PR Workflow (Pull Request Branch)

This workflow will perform the following actions:

  1. Run dbt on the PR environment.
  2. Download previously generated base artifacts from base workflow.
  3. Use Recce to compare the PR environment with the downloaded base artifacts.
  4. Use Recce to generate the summary of the current changes and post it as a comment on the pull request. Please refer to the Recce Summary for more information.
name: Recce CI PR Branch

on:
  pull_request:
    branches: [main]

jobs:
  check-pull-request:
    name: Check pull request by Recce CI
    runs-on: ubuntu-latest
    steps:
      - name: Checkout repository
        uses: actions/checkout@v3
        with:
          fetch-depth: 0
      - name: Set up Python
        uses: actions/setup-python@v4
        with:
          python-version: "3.10.x"
      - name: Install dependencies
        run: |
          pip install -r requirements.txt
          pip install recce
      - name: Prepare dbt Base environment
        run: |
          gh repo set-default ${{ github.repository }}
          base_branch=${{ github.base_ref }}
          run_id=$(gh run list --workflow ${WORKFLOW_BASE} --branch ${base_branch} --status success --limit 1 --json databaseId --jq '.[0].databaseId')
          echo "Download artifacts from run $run_id"
          gh run download ${run_id} -n target -D target-base
        env:
          GH_TOKEN: ${{ secrets.GITHUB_TOKEN }}
          WORKFLOW_BASE: ".github/workflows/dbt_base.yml"
      - name: Prepare dbt Current environment
        run: |
          git checkout ${{ github.event.pull_request.head.sha }}
          dbt deps
          dbt seed --target ${{ env.DBT_CURRENT_TARGET}}
          dbt run --target ${{ env.DBT_CURRENT_TARGET}}
          dbt docs generate --target ${{ env.DBT_CURRENT_TARGET}}
        env:
          DBT_CURRENT_TARGET: "dev"

      - name: Run Recce CI
        run: |
          recce run --github-pull-request-url ${{ github.event.pull_request.html_url }}

      - name: Upload DBT Artifacts
        uses: actions/upload-artifact@v4
        with:
          name: target
          path: target/

      - name: Upload Recce State File
        uses: actions/upload-artifact@v4
        id: recce-artifact-uploader
        with:
          name: recce-state-file
          path: recce_state.json

      - name: Prepare Recce Summary
        id: recce-summary
        run: |
          recce summary recce_state.json > recce_summary.md
          cat recce_summary.md >> $GITHUB_STEP_SUMMARY
          echo '${{ env.NEXT_STEP_MESSAGE }}' >> recce_summary.md

          # Handle the case when the recce summary is too long to be displayed in the GitHub PR comment
          if [[ `wc -c recce_summary.md | awk '{print $1}'` -ge '65535' ]]; then
            echo '# Recce Summary
          The recce summary is too long to be displayed in the GitHub PR comment.
          Please check the summary detail in the [Job Summary](${{github.server_url}}/${{github.repository}}/actions/runs/${{github.run_id}}) page.
          ${{ env.NEXT_STEP_MESSAGE }}' > recce_summary.md
          fi

        env:
          ARTIFACT_URL: ${{ steps.recce-artifact-uploader.outputs.artifact-url }}
          NEXT_STEP_MESSAGE: |
            ## Next Steps
            If you want to check more detail information about the recce result, please download the [artifact](${{ steps.recce-artifact-uploader.outputs.artifact-url }}) file and open it by [Recce](https://pypi.org/project/recce/) CLI.
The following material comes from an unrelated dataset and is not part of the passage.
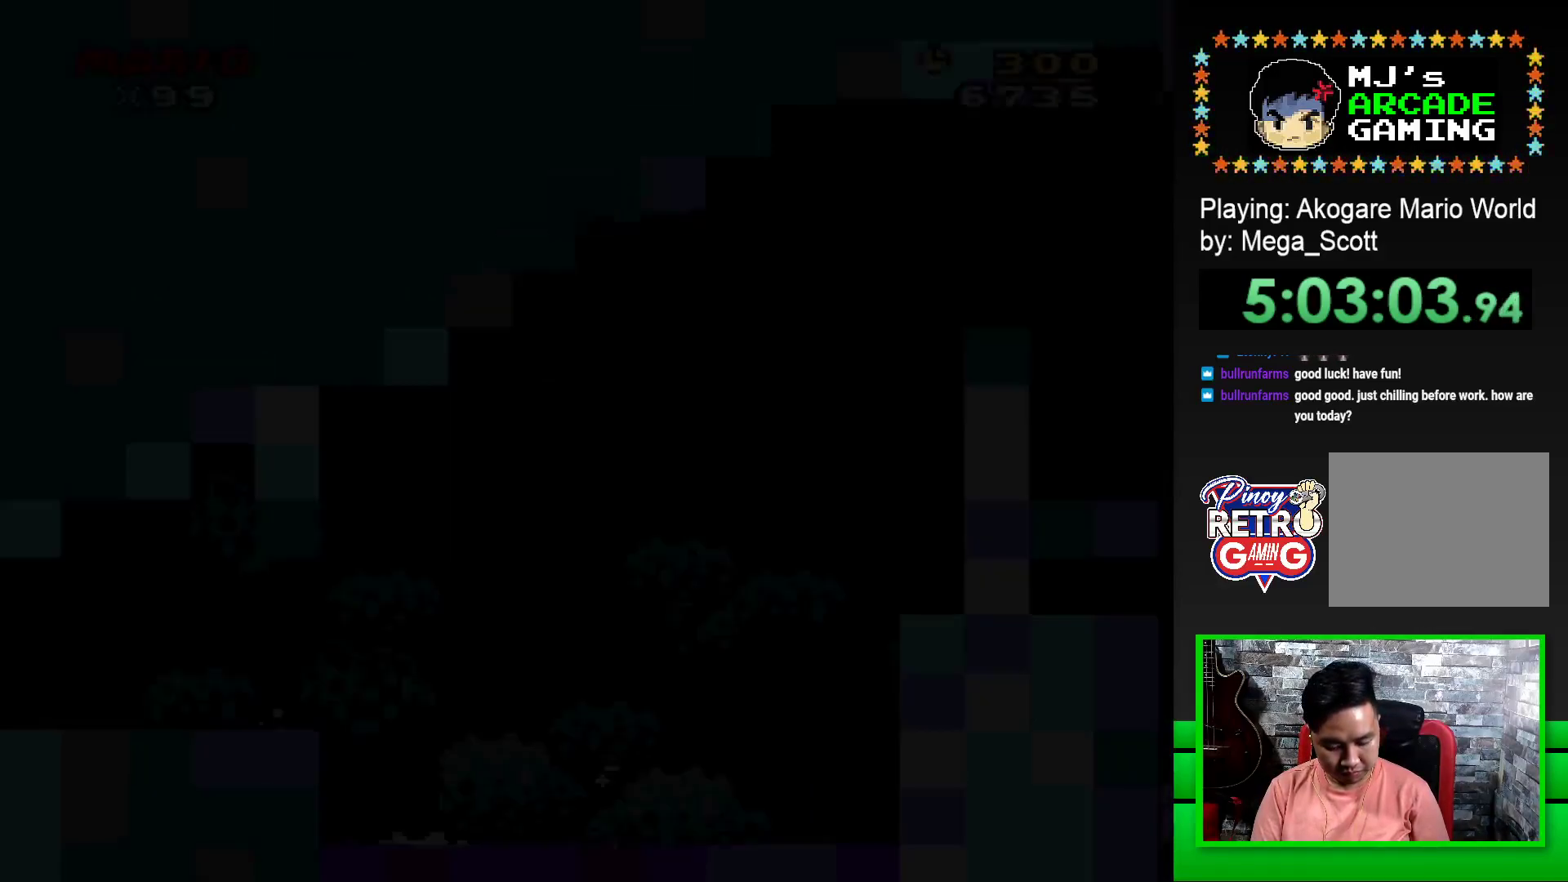
{"buttons": [], "events": []}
            ### How to check the recce result
            ```bash
            # Unzip the downloaded artifact file
            tar -xf recce-state-file.zip

            # Launch the recce server based on the state file
            recce server --review recce_state.json

            # Open the recce server http://localhost:8000 by your browser
            ```

      - name: Comment on pull request
        uses: thollander/actions-comment-pull-request@v2
        with:
          filePath: recce_summary.md
          comment_tag: recce

Review the Recce State File

Review the downloaded Recce state file with the following command:

recce server --review recce_state.json

In the Recce server --review mode, you can review the comparison results of the data models between the base and current environments. It will contain the row counts of modified data models, and the results of any Recce Preset Checks.